Passage Maker

Depth of Field

Kevin Dolan: Survivor at Sea

- TEXT & PHOTO Jonathan Cooper [Seattle, Washington]

Every savvy sailor knows the potential perils of offshore cruising, but few people know those risks better than Seattleite Kevin Dolan. Having made the Pacific trip four times from Seattle to California as a delivery captain, it was Kevin’s fifth trip in 2007 that made him reevaluate ever doing it again.

Kevin, recently engaged at the time, and his friend, Greg, were 80 miles offshore of the infamous California danger zone at Cape Mendocino when the Nauticat they were delivering to Mexico was broadsided by a massive wave.
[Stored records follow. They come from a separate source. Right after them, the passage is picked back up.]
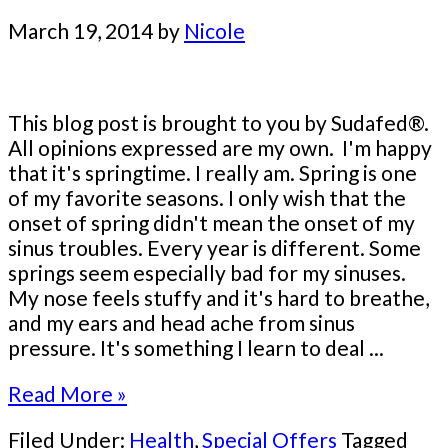
March 19, 2014
by
Nicole
This blog post is brought to you by Sudafed®.
All opinions expressed are my own. I'm happy
that it's springtime. I really am. Spring is one
of my favorite seasons. I only wish that the
onset of spring didn't mean the onset of my
sinus troubles. Every year is different. Some
springs seem especially bad for my sinuses.
My nose feels stuffy and it's hard to breathe,
and my ears and head ache from sinus
pressure. It's something I learn to deal ...
Read More »
Filed Under:
Health
,
Special Offers
Tagged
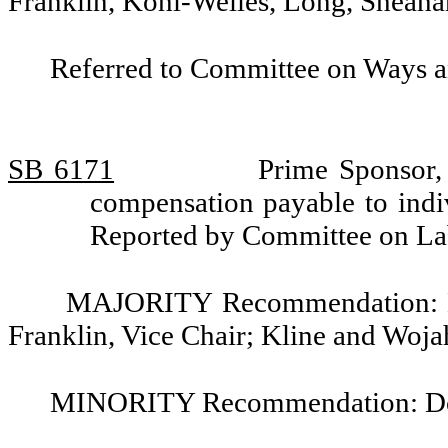
Franklin, Kohl-Welles, Long, Sheahan
Referred to Committee on Ways 
SB 6171
Prime Sponsor,
compensation payable to indi
Reported by Committee on L
MAJORITY Recommendation: Do 
Franklin, Vice Chair; Kline and Woja
MINORITY Recommendation: Do no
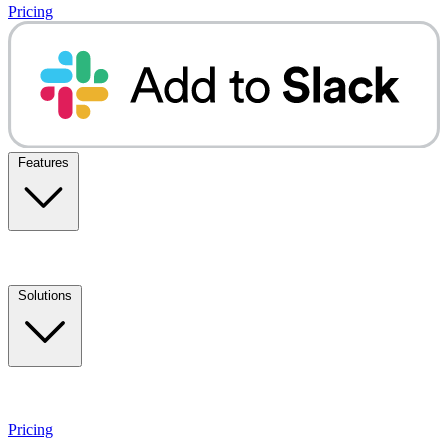
Pricing
Features
Solutions
Pricing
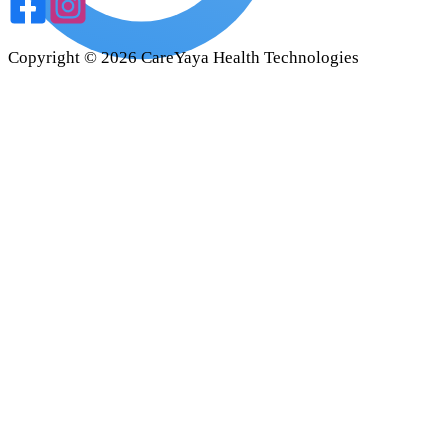
Copyright ©
2026
CareYaya Health Technologies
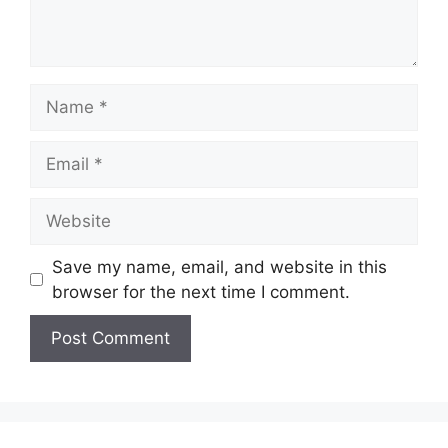
Save my name, email, and website in this
browser for the next time I comment.
A
l
t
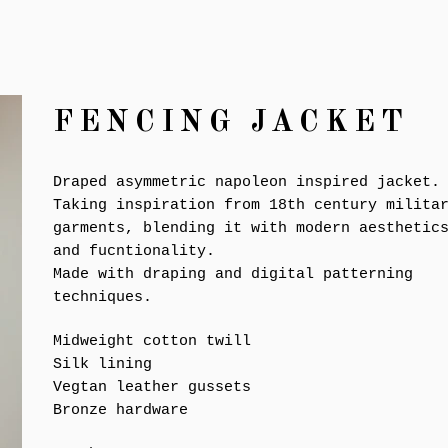
FENCING JACKET
Draped asymmetric napoleon inspired jacket.
Taking inspiration from 18th century milita
garments, blending it with modern aesthetic
and fucntionality.
Made with draping and digital patterning
techniques.
Midweight cotton twill
Silk lining
Vegtan leather gussets
Bronze hardware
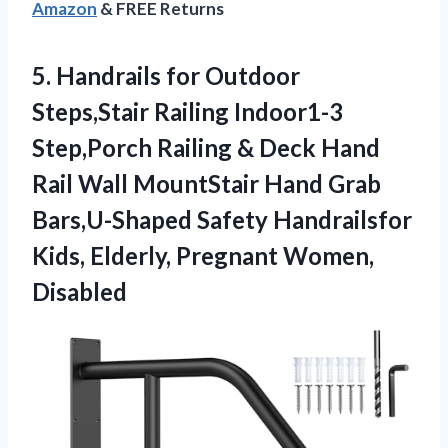
Amazon
& FREE Returns
5. Handrails for Outdoor
Steps,Stair Railing Indoor1-3
Step,Porch Railing & Deck Hand
Rail Wall MountStair Hand Grab
Bars,U-Shaped Safety Handrailsfor
Kids,
Elderly, Pregnant Women,
Disabled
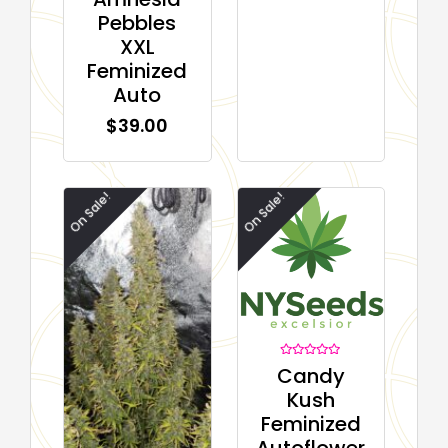
out of 5
Pebbles
based on
customer
XXL
ratings
Feminized
Auto
$
39.00
On Sale!
On Sale!
Rated
Candy
0
out
Kush
of
5
Feminized
Autoflower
The wave broached the sloop, causing the starboard cabin windows to smash from the force of impact. Before the boat righted itself, the now-open portlights permitted green water to partially fill the hull. With no chance to keep up with manual pumping, and no power to run the electrics (including the VHF radio), the vessel and crew were sitting ducks in a notorious patch of water.

“I activated both our EPIRBs, and when the Coast Guard chopper arrived for an airlift, I left one attached to the hatch of the boat,” Kevin says. “The Coast Guard told us later that they had found the second EPIRB, but there was no longer a boat attached to it.”

I asked Kevin whether they would have done anything differentl­y in retrospect, and he offered what seems like sage advice to anyone cruising offshore (or inshore, for that matter): “I wish we had just slowed down, taken our time and waited for improved weather and sea conditions.”